We are continuing our meditation on the seven last sayings of Christ during the six hours that He was on the cross. Our last meditation was about Christ’s thirst, where He was given sour vinegar held in a sponge lifted to him on the stalk of the hyssop plant. He needed to be able to shout to all listening a loud cry of victory, His sixth saying:

6) “It is finished” (John 19:30).

When Jesus felt the time had come, the three synoptic gospels (Matthew, Mark, and Luke), tell us Jesus shouted out a loud shout, but neither of them tells us what it was He shouted. Only John standing near to the cross with Mary gives us the one word in Greek, “tetelestai!”It is translated as: it is finished in most English Bibles. It was not a shout of weariness, but great victory. Filling His lungs one more time by pushing on the piece of wood at His feet, Jesus shouted out loudly for the entire world to hear, “It is finished!” 

This Greek word, tetelestai, was a word used in accounting in the common language of the day. When a man’s debt was paid, it was stamped tetelestai. It means to make an end of, complete or accomplish something, not merely ending it, but bringing it to perfection or its destined goal. It also means to pay in full, as in a tax or tribute.[1]  
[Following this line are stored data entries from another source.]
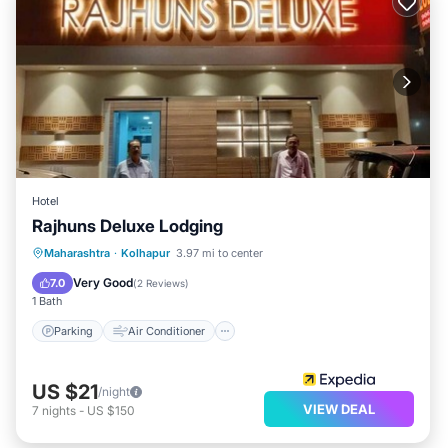
Hotel
Rajhuns Deluxe Lodging
Parking
Air Conditioner
Internet
Maharashtra
·
Kolhapur
3.97 mi to center
Child Friendly
Very Good
7.0
(
2 Reviews
)
1 Bath
Parking
Air Conditioner
US $21
/night
VIEW DEAL
7
nights
-
US $150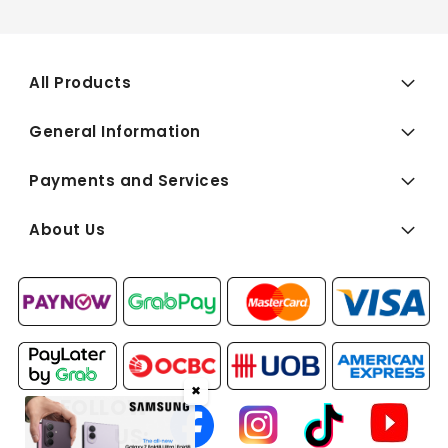
All Products
General Information
Payments and Services
About Us
✖
FOLLOW
US: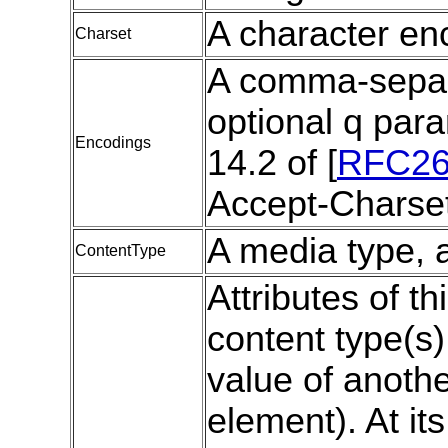
A character en
Charset
A comma-separat
optional q para
Encodings
14.2 of [
RFC26
Accept-Charset
A media type, a
ContentType
Attributes of th
content type(s
value of anothe
element). At it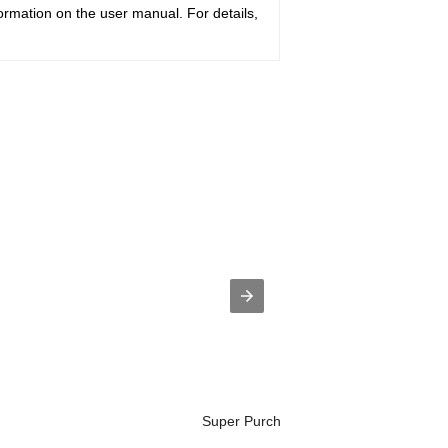
ormation on the user manual. For details,
Super Purchasing for Horion Brand Tel.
Justice demanded the guilty sinner had to pay the price of death for any sins committed in his life. This was the warning given to Adam and Eve in the Garden of Eden (Genesis 2:17). All pain and sin that happens in this world are rooted in that one act of disobedience. The only way to overcome this bent toward sin we are born with is that God had to put us right at the very root of the problem, the human heart. Jesus came to reconcile us to God by paying the price of death for us and as us.
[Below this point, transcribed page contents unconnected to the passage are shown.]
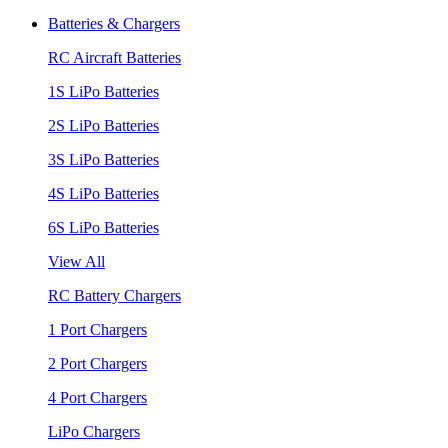
Batteries & Chargers
RC Aircraft Batteries
1S LiPo Batteries
2S LiPo Batteries
3S LiPo Batteries
4S LiPo Batteries
6S LiPo Batteries
View All
RC Battery Chargers
1 Port Chargers
2 Port Chargers
4 Port Chargers
LiPo Chargers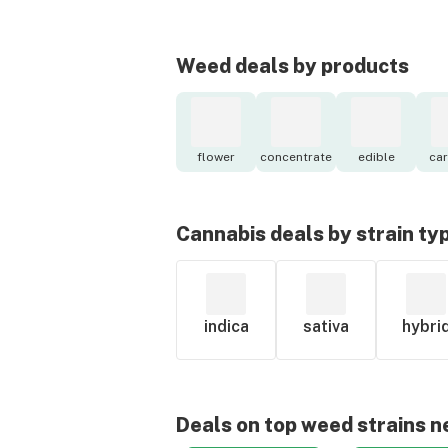
Weed deals by products
flower
concentrate
edible
car
Cannabis deals by strain ty
indica
sativa
hybri
Deals on top weed strains n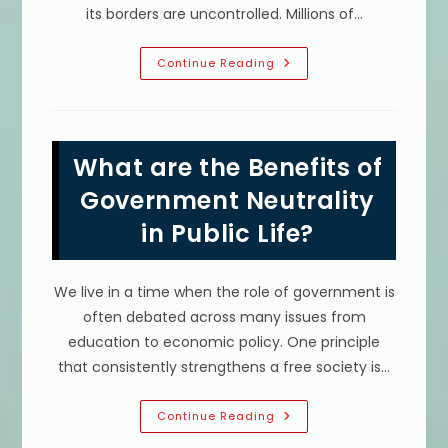
its borders are uncontrolled. Millions of…
What
Continue Reading
Are
The
Benefits
Of
Border
Security?
What are the Benefits of
Protect
Communities
&
Government Neutrality
More
in Public Life?
We live in a time when the role of government is
often debated across many issues from
education to economic policy. One principle
that consistently strengthens a free society is…
What
Continue Reading
Are
The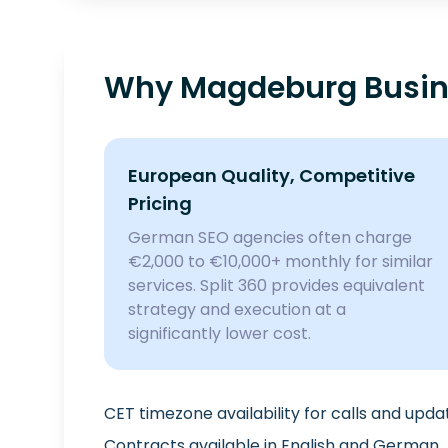
Why Magdeburg Busine
European Quality, Competitive
Pricing
German SEO agencies often charge
€2,000 to €10,000+ monthly for similar
services. Split 360 provides equivalent
strategy and execution at a
significantly lower cost.
CET timezone availability for calls and upda
Contracts available in English and German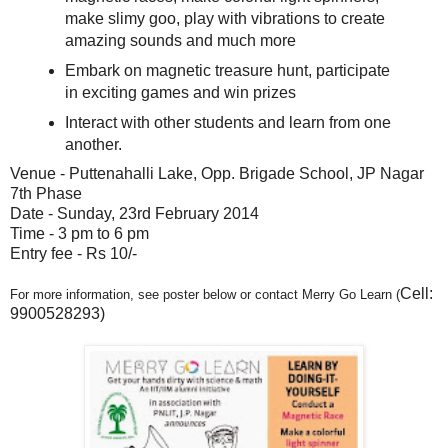
make slimy goo, play with vibrations to create
amazing sounds and much more
Embark on magnetic treasure hunt, participate
in exciting games and win prizes
Interact with other students and learn from one
another.
Venue - Puttenahalli Lake, Opp. Brigade School, JP Nagar
7th Phase
Date - Sunday, 23rd February 2014
Time - 3 pm to 6 pm
Entry fee - Rs 10/-
Cell:
For more information, see poster below or contact Merry Go Learn (
9900528293)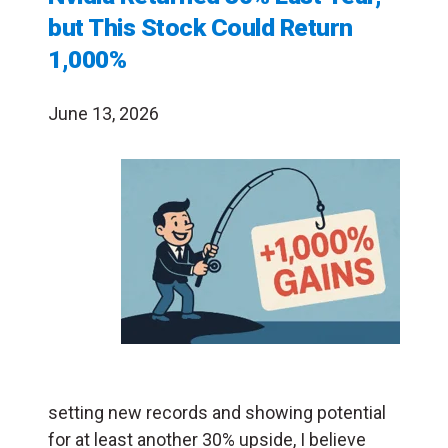
but This Stock Could Return
1,000%
June 13, 2026
setting new records and showing potential
for at least another 30% upside, I believe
Let’s try to explain why a substitute could pay the price of death for us: Let’s think in terms of the value given to all life (Matthew 6:26). If one were to try to barter or swap ants for a lamb, how many ants would equal the value of a sheep? Why, you say, you can't do anything with ants, it's not as if they can be eaten, they would be more of a problem than value, so you would naturally say that all the ants in the world could not equal the value of a sheep. Let's take that thought further. How many sheep are equal to the value of human life? One must take into view the value that human beings live forever—death is not the end. If you understand the value of human life before the Creator God who made us, you must reply that all the sheep in the world are not equal to the life of an eternal soul created in the image of God. So to buy a human being from the slave market of sin where Satan has held humanity, the only One who can buy all human beings is the life of the sinless Son of God, God in the flesh. The value of God’s death atones for all men who will receive His payment as their payment for sin. When Satan, through his minions, murdered Jesus on the cross, he became a murderer, for Jesus had no sin. In this way, Satan’s power was broken at the cross of Christ. Before the judicial courts of heaven, Jesus bought all who will entrust their lives to His account.


"It is finished" was a cry of triumph. It is accomplished. Paid in full. There is no debt remaining to those who call on God as Savior. They are free! No wonder He shouted. He wanted the world to know that the debt of sin was paid. God's judgment and justice had been atoned (to make amends and to reconcile). The true Day of Atonement had come! Keith Thomas


[1]Key Word Study Bible, AMG Publishers. Key Word 5464, Page 1679.